Towards the end of every year, I feel the entire atmosphere loosen up – perfect occasion for us faceless people normally stuck in the daily grind to step out of the shadow of making a living. This year, I made a decision to save enough leave to take an entire week off work at the end of the year, so that I can fully enjoy this atmosphere. It will be my reward for a year of hard work.
On the last day, nobody really needs a time reading device. Wherever I am, I know we’re going to hit a new year when people go 10! 9! 8! 7! 6! 5! 4! 3! 2! 1! and the fireworks go off. Nothing happens after that. I call It the “nothing happens” moment. Very unromantic, I know, to think this in the midst of happy, celebrating faces but I’ve been acutely noticing this moment for years now.
We spent the last bit of 2014 merry making with friends and our children. The adults had steamboat, wine and champagne and the children had a well stocked playroom. At various points in time, I spied the kids collaborating in a series of seriously funny antics / games. Our host said that after this experience, Joy would finally emerge from the playroom fully understanding what play should be like. I cannot say I disagree. We left at around 3am, slept at around 4am and woke up in time to eat lunch. Gotta live life on the edge sometimes, #YOLO
On the first day of the new year, I wanted to go cycling, because we did it last year and it rejuvenated us. I wanted to make it a tradition to do that every first day of the year, but we spent the day recuperating from the late night out. #badplanning
They say you don’t start the first working day of a year bad but, I didn’t feel well rested on 2nd January and I dragged my feet to work. One more scoop of milo for breakfast made it slightly better. Slightly. Work day didn’t go so well in the end, in fact, pretty bad.

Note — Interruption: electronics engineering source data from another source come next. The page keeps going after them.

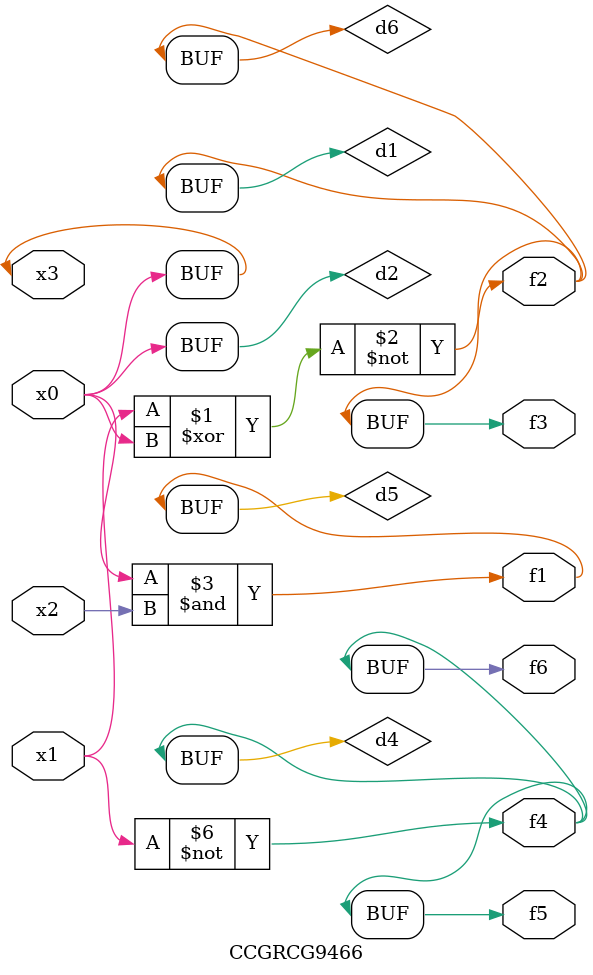
<source format=v>
module CCGRCG9466(
	input x0, x1, x2, x3,
	output f1, f2, f3, f4, f5, f6
);

	wire d1, d2, d3, d4, d5, d6;

	xnor (d1, x1, x3);
	buf (d2, x0, x3);
	nand (d3, x0, x2);
	not (d4, x1);
	nand (d5, d3);
	or (d6, d1);
	assign f1 = d5;
	assign f2 = d6;
	assign f3 = d6;
	assign f4 = d4;
	assign f5 = d4;
	assign f6 = d4;
endmodule

</source>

But there is always family. The hubs came to pick me up from work and listened to whatever I had to offload. And Joy, whenever she is near me, I receive positive vibes. We played together till late in the night and fell asleep in each other’s arms. Nobody went to sleep unhappy.
2014 was intense. Like a friend mentioned in comment to this post, “sometimes I don’t feel human“. That’s really how I feel sometimes ever since I went back to working full time because, with the Hubs constantly out of the country, I just have to operate in the way the family needs me to. Got tired. But, I can be hopelessly positive in the most unexpected times and, in the end, we made it right? One scoop of milo at a time. I’d still say we had a good year.
I already know that 2015 will be life changing because we should be collecting keys to our own home this year. People say that home is not a specific place but any place where your family is. I think I know what they mean but, in my eyes, home is a specific place where my family can live in peace and freedom (I know, and housework). Four years of my life waiting and it is finally going to happen. We are not looking back.
p.s. Last year’s new year post. Got emo, I’m going to write one every year.